--- START ---
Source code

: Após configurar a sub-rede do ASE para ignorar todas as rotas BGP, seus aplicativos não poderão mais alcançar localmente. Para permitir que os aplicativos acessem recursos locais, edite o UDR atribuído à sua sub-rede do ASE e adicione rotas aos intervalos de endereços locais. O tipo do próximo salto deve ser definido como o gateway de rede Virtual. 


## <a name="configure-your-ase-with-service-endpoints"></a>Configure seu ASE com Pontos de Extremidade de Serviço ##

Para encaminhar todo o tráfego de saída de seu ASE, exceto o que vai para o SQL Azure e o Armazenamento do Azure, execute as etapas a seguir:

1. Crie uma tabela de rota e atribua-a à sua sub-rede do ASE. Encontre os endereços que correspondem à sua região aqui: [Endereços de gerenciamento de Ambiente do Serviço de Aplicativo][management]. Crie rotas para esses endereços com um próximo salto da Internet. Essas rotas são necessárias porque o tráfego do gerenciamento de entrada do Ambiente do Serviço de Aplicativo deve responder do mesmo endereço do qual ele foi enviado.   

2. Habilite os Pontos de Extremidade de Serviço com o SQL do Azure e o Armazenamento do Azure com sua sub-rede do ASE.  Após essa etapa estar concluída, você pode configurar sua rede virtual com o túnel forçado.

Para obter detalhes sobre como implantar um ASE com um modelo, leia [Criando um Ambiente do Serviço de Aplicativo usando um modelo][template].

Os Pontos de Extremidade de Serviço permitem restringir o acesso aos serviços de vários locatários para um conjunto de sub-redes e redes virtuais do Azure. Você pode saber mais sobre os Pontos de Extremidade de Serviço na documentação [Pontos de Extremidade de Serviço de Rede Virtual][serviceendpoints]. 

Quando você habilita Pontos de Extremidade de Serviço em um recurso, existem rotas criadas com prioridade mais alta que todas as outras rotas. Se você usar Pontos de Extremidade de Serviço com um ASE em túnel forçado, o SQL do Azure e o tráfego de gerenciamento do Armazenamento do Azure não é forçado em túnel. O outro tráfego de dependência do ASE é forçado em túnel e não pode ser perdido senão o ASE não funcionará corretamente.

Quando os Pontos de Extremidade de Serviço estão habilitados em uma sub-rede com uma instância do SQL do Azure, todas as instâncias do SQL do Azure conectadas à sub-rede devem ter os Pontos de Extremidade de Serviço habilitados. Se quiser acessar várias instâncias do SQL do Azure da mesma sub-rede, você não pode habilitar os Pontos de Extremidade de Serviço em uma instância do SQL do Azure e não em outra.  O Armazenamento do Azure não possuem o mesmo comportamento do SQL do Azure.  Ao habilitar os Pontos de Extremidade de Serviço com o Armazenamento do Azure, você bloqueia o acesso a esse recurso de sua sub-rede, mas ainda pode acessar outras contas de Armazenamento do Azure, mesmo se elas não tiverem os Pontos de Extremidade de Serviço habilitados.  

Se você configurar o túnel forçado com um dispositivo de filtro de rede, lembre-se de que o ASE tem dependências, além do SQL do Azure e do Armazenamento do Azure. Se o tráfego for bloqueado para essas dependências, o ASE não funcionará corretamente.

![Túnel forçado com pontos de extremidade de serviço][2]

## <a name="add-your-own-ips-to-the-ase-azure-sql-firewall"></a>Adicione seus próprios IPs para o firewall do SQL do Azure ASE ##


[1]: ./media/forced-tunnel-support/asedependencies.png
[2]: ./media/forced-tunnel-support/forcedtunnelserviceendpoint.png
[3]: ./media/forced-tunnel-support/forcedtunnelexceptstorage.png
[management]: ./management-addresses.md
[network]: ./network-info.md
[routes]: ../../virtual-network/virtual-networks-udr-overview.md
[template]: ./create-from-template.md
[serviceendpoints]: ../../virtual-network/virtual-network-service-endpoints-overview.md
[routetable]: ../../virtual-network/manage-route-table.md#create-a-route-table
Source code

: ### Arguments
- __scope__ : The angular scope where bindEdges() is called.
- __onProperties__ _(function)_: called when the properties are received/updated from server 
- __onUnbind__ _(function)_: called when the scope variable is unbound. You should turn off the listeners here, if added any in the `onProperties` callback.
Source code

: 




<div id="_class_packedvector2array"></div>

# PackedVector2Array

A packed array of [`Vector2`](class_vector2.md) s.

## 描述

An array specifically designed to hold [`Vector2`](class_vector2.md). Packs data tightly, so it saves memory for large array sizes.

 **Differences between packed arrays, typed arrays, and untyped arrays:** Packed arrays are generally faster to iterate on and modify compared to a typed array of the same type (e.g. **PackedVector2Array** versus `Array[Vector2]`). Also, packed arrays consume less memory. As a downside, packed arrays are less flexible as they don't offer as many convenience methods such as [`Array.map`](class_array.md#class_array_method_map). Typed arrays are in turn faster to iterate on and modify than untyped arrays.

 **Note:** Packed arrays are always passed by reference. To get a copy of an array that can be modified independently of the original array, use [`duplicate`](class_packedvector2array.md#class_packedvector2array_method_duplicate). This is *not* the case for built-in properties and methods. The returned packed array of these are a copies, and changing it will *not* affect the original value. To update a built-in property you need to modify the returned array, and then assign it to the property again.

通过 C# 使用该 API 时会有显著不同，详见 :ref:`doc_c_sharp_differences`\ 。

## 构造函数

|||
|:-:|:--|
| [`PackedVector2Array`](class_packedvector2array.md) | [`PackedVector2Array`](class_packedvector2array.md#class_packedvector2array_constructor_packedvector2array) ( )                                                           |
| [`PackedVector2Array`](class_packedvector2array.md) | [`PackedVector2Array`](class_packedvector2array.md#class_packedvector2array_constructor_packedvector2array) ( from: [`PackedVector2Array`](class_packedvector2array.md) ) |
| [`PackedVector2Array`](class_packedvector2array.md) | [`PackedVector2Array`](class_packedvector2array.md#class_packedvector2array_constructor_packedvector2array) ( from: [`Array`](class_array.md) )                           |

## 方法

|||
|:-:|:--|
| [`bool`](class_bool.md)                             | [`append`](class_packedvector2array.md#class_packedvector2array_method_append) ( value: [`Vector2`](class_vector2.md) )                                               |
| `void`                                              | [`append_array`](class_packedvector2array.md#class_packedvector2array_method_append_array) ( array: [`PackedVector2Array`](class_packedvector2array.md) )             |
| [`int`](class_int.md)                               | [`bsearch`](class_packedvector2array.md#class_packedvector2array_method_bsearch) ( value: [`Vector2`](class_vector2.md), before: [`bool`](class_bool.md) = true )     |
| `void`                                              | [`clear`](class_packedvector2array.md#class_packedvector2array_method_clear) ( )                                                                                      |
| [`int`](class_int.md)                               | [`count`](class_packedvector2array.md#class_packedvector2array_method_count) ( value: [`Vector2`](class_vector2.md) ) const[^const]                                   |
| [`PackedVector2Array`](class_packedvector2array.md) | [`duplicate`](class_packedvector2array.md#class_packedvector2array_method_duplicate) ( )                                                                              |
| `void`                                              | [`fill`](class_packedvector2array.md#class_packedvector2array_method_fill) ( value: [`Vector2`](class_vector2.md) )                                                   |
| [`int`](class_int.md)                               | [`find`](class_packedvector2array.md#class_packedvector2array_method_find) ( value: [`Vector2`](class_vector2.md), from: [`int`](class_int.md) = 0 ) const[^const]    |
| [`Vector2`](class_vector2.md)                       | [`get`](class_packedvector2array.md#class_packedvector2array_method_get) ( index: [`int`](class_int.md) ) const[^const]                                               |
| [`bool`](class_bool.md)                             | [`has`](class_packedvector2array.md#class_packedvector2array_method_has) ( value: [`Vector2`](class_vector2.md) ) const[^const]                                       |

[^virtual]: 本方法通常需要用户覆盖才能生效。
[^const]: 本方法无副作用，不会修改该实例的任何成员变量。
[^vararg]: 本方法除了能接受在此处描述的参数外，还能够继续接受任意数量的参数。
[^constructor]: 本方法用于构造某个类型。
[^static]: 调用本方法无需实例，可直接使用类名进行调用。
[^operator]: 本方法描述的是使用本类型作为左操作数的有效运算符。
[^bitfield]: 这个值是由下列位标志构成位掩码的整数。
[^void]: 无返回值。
--- END ---
Work to be completed: Look through the records above for the word "próximo" and state how many lines contain it, giving the number alone.

Solution to the exercise: 2